FOUR ATLANTIC CITY CASINOS have closed this year—another is expected to be shuttered soon—as revenues plunged because of new competition in neighboring states. The most spectacular fall in the Boardwalk empire? The $2.4 billion Revel.
Eight years ago, Atlantic City’s gaming revenues reached $5.2 billion (an alltime high). In this environment, Morgan Stanley MS -0.76% purchased the Revel’s land for $74 million and picked Kevin DeSanctis, who had run Trump Plaza and worked with Steve Wynn, to plan a new, wildly ambitious casino project. The Revel was designed to attract overnight guests (in contrast to the city’s typical daytime visitors) with high-class entertainment, spas and restaurants.
Morgan Stanley bet big on Revel, investing $1.25 billion. City officials approved two hotel towers with 3,800 rooms with curved façades to look sculpted by the ocean waves; also included would be Atlantic City’s first wedding chapel. The developers planned for the casino to open in the second half of 2010.
But even before Revel broke ground, growing competition threatened to undermine it. In September 2006, Pennsylvania approved slots-only casinos. New York followed one year later. By the time that construction crews laid the foundation for Revel in January 2008, the economic and credit crisis had hit. That summer, with credit tight, management cut the plan for the casino’s size by half. Even so, one year later the project had run out of money, and in January 2009 Revel laid off 400 people and halted interior work. With the project short $1.4 billion and having trouble raising financing, construction stopped completely in March 2014. Two months later Delware approved sports betting.
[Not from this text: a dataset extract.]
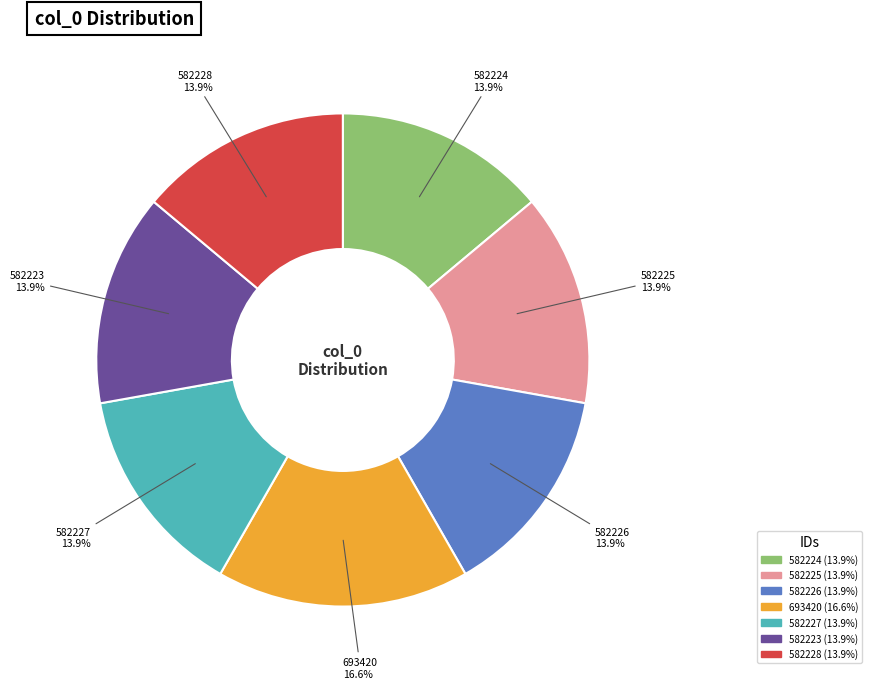

How many segments does this pie chart have?

7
The double-whammy of competition and an economic crisis hit Atlantic City hard. At the end of 2009, the city’s gaming revenue had fallen to $3.9 billion. In early 2010, Pennsylvania legalized table games. In perhaps an omen of the casino’s bleak future, in March 2010 a crane perched high on the construction site collapsed in high winds, injuring one person on the ground. Ten days later, welding torches that were used to remove the collapsed crane sparked a rooftop fire. (No one was hurt).
But by then Morgan Stanley had had enough. In April 2010, with construction just 60% complete, the bank pulled out of the project. When it put its stake up for sale, it booked a $932 million loss for the first quarter of 2010. Two months later, Delaware began offering table games. By late summer 2010, unemployment in Atlantic City was reportedly at 13%–about one-third higher than the rest of New Jersey. Nearly one-quarter of the city’s residences were reportedly vacant.